### WHAT YOU WILL DO
Every record must be copied out exactly.

[Data records]
________________________

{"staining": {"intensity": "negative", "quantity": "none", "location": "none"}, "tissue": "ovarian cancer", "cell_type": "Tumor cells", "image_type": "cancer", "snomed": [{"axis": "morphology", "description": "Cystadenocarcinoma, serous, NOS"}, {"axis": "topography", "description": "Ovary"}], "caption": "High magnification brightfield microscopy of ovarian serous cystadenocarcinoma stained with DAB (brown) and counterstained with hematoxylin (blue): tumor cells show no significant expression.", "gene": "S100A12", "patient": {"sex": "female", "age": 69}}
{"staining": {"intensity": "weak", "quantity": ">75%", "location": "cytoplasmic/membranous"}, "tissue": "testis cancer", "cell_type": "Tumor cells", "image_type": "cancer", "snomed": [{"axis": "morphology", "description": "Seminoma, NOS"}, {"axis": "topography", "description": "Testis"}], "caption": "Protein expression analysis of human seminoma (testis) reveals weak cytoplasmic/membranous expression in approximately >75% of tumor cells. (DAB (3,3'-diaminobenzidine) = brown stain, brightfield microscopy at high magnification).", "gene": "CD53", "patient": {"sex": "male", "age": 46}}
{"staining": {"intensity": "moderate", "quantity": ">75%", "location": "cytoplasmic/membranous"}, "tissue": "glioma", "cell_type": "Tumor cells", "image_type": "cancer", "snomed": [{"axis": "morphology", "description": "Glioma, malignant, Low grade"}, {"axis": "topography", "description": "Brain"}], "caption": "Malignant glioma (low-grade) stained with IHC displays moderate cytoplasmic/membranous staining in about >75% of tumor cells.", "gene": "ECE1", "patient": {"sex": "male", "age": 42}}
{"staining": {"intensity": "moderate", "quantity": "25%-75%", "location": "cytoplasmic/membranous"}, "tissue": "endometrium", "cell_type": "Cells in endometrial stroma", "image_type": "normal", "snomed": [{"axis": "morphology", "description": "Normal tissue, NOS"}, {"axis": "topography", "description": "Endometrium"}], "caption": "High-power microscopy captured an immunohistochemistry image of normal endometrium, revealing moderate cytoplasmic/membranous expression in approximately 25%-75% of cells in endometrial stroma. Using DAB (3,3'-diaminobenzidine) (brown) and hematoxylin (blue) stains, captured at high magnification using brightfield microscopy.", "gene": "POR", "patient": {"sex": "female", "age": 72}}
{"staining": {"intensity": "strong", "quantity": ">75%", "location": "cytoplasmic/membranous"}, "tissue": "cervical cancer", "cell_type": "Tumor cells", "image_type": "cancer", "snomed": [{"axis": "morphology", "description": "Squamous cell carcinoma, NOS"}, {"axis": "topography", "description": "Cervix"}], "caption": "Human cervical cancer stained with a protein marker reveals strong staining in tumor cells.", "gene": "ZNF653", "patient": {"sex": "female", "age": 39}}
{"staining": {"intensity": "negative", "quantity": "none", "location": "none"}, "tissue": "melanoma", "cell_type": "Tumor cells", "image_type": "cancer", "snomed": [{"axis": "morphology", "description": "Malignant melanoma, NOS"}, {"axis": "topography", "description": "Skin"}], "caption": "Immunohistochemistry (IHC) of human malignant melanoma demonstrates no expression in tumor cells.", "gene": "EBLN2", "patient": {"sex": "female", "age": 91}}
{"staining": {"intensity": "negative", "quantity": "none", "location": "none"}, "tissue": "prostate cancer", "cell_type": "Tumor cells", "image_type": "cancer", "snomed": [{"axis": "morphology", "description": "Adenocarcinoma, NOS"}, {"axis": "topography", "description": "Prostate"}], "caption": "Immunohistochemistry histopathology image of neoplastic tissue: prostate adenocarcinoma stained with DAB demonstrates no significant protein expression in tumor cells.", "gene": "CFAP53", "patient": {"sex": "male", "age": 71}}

________________________

### WRITTEN REPLY
{"staining": {"intensity": "negative", "quantity": "none", "location": "none"}, "tissue": "ovarian cancer", "cell_type": "Tumor cells", "image_type": "cancer", "snomed": [{"axis": "morphology", "description": "Cystadenocarcinoma, serous, NOS"}, {"axis": "topography", "description": "Ovary"}], "caption": "High magnification brightfield microscopy of ovarian serous cystadenocarcinoma stained with DAB (brown) and counterstained with hematoxylin (blue): tumor cells show no significant expression.", "gene": "S100A12", "patient": {"sex": "female", "age": 69}}
{"staining": {"intensity": "weak", "quantity": ">75%", "location": "cytoplasmic/membranous"}, "tissue": "testis cancer", "cell_type": "Tumor cells", "image_type": "cancer", "snomed": [{"axis": "morphology", "description": "Seminoma, NOS"}, {"axis": "topography", "description": "Testis"}], "caption": "Protein expression analysis of human seminoma (testis) reveals weak cytoplasmic/membranous expression in approximately >75% of tumor cells. (DAB (3,3'-diaminobenzidine) = brown stain, brightfield microscopy at high magnification).", "gene": "CD53", "patient": {"sex": "male", "age": 46}}
{"staining": {"intensity": "moderate", "quantity": ">75%", "location": "cytoplasmic/membranous"}, "tissue": "glioma", "cell_type": "Tumor cells", "image_type": "cancer", "snomed": [{"axis": "morphology", "description": "Glioma, malignant, Low grade"}, {"axis": "topography", "description": "Brain"}], "caption": "Malignant glioma (low-grade) stained with IHC displays moderate cytoplasmic/membranous staining in about >75% of tumor cells.", "gene": "ECE1", "patient": {"sex": "male", "age": 42}}
{"staining": {"intensity": "moderate", "quantity": "25%-75%", "location": "cytoplasmic/membranous"}, "tissue": "endometrium", "cell_type": "Cells in endometrial stroma", "image_type": "normal", "snomed": [{"axis": "morphology", "description": "Normal tissue, NOS"}, {"axis": "topography", "description": "Endometrium"}], "caption": "High-power microscopy captured an immunohistochemistry image of normal endometrium, revealing moderate cytoplasmic/membranous expression in approximately 25%-75% of cells in endometrial stroma. Using DAB (3,3'-diaminobenzidine) (brown) and hematoxylin (blue) stains, captured at high magnification using brightfield microscopy.", "gene": "POR", "patient": {"sex": "female", "age": 72}}
{"staining": {"intensity": "strong", "quantity": ">75%", "location": "cytoplasmic/membranous"}, "tissue": "cervical cancer", "cell_type": "Tumor cells", "image_type": "cancer", "snomed": [{"axis": "morphology", "description": "Squamous cell carcinoma, NOS"}, {"axis": "topography", "description": "Cervix"}], "caption": "Human cervical cancer stained with a protein marker reveals strong staining in tumor cells.", "gene": "ZNF653", "patient": {"sex": "female", "age": 39}}
{"staining": {"intensity": "negative", "quantity": "none", "location": "none"}, "tissue": "melanoma", "cell_type": "Tumor cells", "image_type": "cancer", "snomed": [{"axis": "morphology", "description": "Malignant melanoma, NOS"}, {"axis": "topography", "description": "Skin"}], "caption": "Immunohistochemistry (IHC) of human malignant melanoma demonstrates no expression in tumor cells.", "gene": "EBLN2", "patient": {"sex": "female", "age": 91}}
{"staining": {"intensity": "negative", "quantity": "none", "location": "none"}, "tissue": "prostate cancer", "cell_type": "Tumor cells", "image_type": "cancer", "snomed": [{"axis": "morphology", "description": "Adenocarcinoma, NOS"}, {"axis": "topography", "description": "Prostate"}], "caption": "Immunohistochemistry histopathology image of neoplastic tissue: prostate adenocarcinoma stained with DAB demonstrates no significant protein expression in tumor cells.", "gene": "CFAP53", "patient": {"sex": "male", "age": 71}}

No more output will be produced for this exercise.